Der öffentliche Gesamthaushalt wird dieses Jahr mit einem Überschuss von etwa 3 Milliarden Euro oder 0,1 Prozent in Relation zum Bruttoinlandsprodukt abschließen. Im kommenden Jahr dürfte der Überschuss bei besserer Konjunktur auf knapp 8 Milliarden Euro oder 0,3 Prozent in Relation zum Bruttoinlandsprodukt steigen. Diese Prognose beruht auf den derzeit geltenden Haushalts- und Finanzplanungen.
Risiken für die deutsche Konjunktur resultieren insbesondere daraus, dass die Lage im Euroraum immer noch fragil und ein erneutes Aufflammen der Krise weiterhin nicht auszuschließen ist. Die in den vergangenen Jahren geschaffenen Instrumente zur Stabilisierung der Finanzmärkte und die Ankündigung der Europäischen Zentralbank, unter bestimmten Voraussetzungen stabilisierend auf den Märkten für Staatsanleihen einzugreifen, haben die Lage nur vorerst beruhigt, stellen aber keine dauerhafte Lösung dar. Ein Erlahmen der politischen Bemühungen um einen tragfähigen Ordnungsrahmen für die Europäische Währungsunion oder ein Nachlassen der Konsolidierungs- und Reformanstrengungen in den Krisenstaaten könnte zu erneuten Anspannungen auf den Finanzmärkten führen.
Die deutsche Wirtschaftspolitik steht im Herbst 2013 vor wichtigen politischen Weichenstellungen. Da die Bundestagswahl keine klare Regierungsmehrheit brachte, wird sich erst in den kommenden Wochen entscheiden, welchem Kurs die künftige Bundesregierung folgen wird. Die vorliegende Prognose wurde bezüglich der Wirtschaftspolitik unter Status quo-Bedingungen abgeleitet. Im Wahlkampf wurden aber vielfach Vorschläge unterbreitet, die würden sie umgesetzt Änderungen in der Wirtschafts-, Finanz- und Sozialpolitik nach sich ziehen würden. Dabei ging es sowohl um Verteilungsfragen als auch um die Förderung des Wirtschaftswachstums.
Die Finanzpolitik war in den vergangenen Jahren bestrebt, den Staatshaushalt zu konsolidieren und hat so eine günstige Ausgangslage geschaffen. Im Jahr 2012 wies Deutschland erstmals seit 2000 einen strukturell annähernd ausgeglichenen Staatshaushalt auf, und dies dürfte auch für 2013 gelten. Unterstellt man, dass in der mittleren Frist der Anstieg der Staatsausgaben eng begrenzt wird und keine steuerrechtlichen Änderungen vorgenommen werden, dürften die Überschüsse des Gesamtstaats deutlich steigen und im Jahr 2018 bei 1½ Prozent in Relation zum nominalen Bruttoinlandsprodukt liegen. Ein Teil des Überschusses ist allerdings konjunkturbedingt und sollte für den Schuldenabbau verwendet werden, wie es die Schuldenbremse prinzipiell vorgibt. Der konjunkturbereinigte Finanzierungssaldo dürfte daher im Jahr 2018 bei 1 Prozent in Relation zum nominalen Bruttoinlandsprodukt liegen. Dies entspricht knapp 33 Milliarden Euro. Dieser Betrag steckt den budgetären Spielraum ab, innerhalb dessen die Finanzpolitik agieren kann, ohne die Steuern zu erhöhen.
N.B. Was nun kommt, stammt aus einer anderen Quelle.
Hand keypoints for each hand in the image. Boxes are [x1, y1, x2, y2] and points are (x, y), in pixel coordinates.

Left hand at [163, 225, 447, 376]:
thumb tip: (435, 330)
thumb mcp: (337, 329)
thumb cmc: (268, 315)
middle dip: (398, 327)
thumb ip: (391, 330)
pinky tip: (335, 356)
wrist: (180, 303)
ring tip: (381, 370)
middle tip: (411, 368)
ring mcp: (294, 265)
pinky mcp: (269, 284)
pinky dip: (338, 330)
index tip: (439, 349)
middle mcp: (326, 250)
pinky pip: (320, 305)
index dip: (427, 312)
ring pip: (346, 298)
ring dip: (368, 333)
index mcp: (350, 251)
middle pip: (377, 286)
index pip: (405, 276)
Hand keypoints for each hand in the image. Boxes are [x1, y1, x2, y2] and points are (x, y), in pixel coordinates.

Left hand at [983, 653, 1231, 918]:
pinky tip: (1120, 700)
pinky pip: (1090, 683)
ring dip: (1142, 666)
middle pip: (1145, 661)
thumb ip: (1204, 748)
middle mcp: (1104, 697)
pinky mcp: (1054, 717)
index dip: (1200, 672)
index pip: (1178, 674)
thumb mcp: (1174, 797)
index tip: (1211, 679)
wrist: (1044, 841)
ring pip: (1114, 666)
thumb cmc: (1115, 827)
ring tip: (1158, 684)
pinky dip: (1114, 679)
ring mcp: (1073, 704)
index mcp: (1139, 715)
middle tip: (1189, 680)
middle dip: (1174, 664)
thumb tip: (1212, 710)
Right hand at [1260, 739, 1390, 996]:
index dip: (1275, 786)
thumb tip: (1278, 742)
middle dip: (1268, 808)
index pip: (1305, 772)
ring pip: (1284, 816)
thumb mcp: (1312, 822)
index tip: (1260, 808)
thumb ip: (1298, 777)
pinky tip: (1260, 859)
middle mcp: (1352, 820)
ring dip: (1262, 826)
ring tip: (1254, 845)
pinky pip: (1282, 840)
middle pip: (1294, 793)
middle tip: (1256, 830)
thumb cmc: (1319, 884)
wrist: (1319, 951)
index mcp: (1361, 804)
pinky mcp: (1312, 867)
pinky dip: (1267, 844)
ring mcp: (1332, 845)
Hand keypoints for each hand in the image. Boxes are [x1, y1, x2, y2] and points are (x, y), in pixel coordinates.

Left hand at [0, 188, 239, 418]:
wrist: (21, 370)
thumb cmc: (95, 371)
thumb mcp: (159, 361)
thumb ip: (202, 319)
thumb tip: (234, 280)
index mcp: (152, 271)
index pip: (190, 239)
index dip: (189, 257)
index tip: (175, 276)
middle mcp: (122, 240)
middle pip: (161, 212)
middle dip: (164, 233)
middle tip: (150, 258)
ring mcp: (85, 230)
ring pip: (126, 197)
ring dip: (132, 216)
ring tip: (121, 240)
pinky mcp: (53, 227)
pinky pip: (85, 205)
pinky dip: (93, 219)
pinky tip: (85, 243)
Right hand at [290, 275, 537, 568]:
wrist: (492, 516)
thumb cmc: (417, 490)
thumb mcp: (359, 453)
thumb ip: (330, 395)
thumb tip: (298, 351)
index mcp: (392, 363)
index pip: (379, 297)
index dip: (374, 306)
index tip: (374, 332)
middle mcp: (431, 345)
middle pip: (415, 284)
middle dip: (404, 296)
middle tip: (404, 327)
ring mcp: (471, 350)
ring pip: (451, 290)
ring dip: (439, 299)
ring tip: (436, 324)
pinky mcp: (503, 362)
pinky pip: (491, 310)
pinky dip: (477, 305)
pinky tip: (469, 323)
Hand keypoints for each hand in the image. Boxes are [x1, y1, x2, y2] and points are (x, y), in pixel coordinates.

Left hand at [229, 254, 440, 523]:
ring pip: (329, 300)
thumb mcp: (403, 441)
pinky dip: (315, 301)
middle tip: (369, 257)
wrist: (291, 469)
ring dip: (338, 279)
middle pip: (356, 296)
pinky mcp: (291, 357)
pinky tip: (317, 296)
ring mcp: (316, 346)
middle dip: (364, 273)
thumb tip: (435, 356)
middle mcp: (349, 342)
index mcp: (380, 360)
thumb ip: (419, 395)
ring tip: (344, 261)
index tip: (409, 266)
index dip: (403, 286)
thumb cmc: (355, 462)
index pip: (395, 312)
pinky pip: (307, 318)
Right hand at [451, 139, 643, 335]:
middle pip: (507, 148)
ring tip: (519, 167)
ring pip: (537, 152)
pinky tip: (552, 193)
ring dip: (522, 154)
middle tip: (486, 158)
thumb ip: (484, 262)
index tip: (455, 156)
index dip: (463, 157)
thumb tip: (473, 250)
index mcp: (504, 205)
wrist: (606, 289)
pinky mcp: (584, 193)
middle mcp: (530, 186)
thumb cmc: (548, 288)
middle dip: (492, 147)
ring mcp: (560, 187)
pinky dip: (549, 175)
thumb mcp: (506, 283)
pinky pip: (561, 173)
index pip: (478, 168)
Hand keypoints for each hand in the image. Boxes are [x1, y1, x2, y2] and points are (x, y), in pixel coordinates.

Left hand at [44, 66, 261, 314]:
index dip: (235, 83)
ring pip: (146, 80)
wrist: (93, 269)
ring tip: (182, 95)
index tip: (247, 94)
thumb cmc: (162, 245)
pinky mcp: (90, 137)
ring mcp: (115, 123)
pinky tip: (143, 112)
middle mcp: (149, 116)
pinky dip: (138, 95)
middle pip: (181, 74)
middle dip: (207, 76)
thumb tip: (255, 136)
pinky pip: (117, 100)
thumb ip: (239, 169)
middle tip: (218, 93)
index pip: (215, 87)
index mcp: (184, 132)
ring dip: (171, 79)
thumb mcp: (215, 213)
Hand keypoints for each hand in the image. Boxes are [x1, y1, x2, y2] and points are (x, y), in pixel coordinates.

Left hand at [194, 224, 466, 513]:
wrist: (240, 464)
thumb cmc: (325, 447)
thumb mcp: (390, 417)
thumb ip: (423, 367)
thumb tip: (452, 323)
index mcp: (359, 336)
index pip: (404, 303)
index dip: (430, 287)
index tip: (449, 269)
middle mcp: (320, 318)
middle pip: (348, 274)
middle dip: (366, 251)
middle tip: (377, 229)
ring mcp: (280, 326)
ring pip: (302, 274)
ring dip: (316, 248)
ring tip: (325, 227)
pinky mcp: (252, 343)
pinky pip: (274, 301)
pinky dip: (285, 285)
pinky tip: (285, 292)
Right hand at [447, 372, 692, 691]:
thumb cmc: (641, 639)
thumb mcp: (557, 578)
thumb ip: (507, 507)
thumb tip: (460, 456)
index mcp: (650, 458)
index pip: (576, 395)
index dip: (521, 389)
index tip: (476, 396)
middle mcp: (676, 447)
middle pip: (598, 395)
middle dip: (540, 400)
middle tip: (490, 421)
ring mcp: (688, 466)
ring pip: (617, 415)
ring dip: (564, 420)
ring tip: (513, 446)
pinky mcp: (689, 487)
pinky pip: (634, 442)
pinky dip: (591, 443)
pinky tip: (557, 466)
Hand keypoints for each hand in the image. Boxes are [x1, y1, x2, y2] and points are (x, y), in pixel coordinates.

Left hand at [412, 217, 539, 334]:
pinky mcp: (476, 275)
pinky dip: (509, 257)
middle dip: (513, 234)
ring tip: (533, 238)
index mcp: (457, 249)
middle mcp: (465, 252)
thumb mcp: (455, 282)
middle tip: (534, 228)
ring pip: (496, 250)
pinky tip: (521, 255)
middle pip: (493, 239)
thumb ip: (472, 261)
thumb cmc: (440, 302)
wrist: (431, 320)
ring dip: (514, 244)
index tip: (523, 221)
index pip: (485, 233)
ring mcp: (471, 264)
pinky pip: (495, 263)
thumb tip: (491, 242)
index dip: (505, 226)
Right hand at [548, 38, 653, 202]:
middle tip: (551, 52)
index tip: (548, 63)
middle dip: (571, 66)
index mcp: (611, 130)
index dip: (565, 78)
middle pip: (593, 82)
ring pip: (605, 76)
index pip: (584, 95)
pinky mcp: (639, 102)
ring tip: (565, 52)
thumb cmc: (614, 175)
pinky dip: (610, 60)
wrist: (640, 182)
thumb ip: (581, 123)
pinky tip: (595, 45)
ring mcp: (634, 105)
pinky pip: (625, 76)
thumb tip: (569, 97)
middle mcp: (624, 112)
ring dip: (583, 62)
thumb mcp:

Die Finanzpolitik sollte den Haushaltsüberschuss sinnvoll nutzen. Man könnte damit sowohl die kalte Progression abbauen als auch investive Ausgaben in den Bereichen Infrastruktur, Bildung und Forschung finanzieren. Zusätzliche Spielräume ließen sich gewinnen, wenn Steuervergünstigungen abgebaut und Finanzhilfen reduziert würden.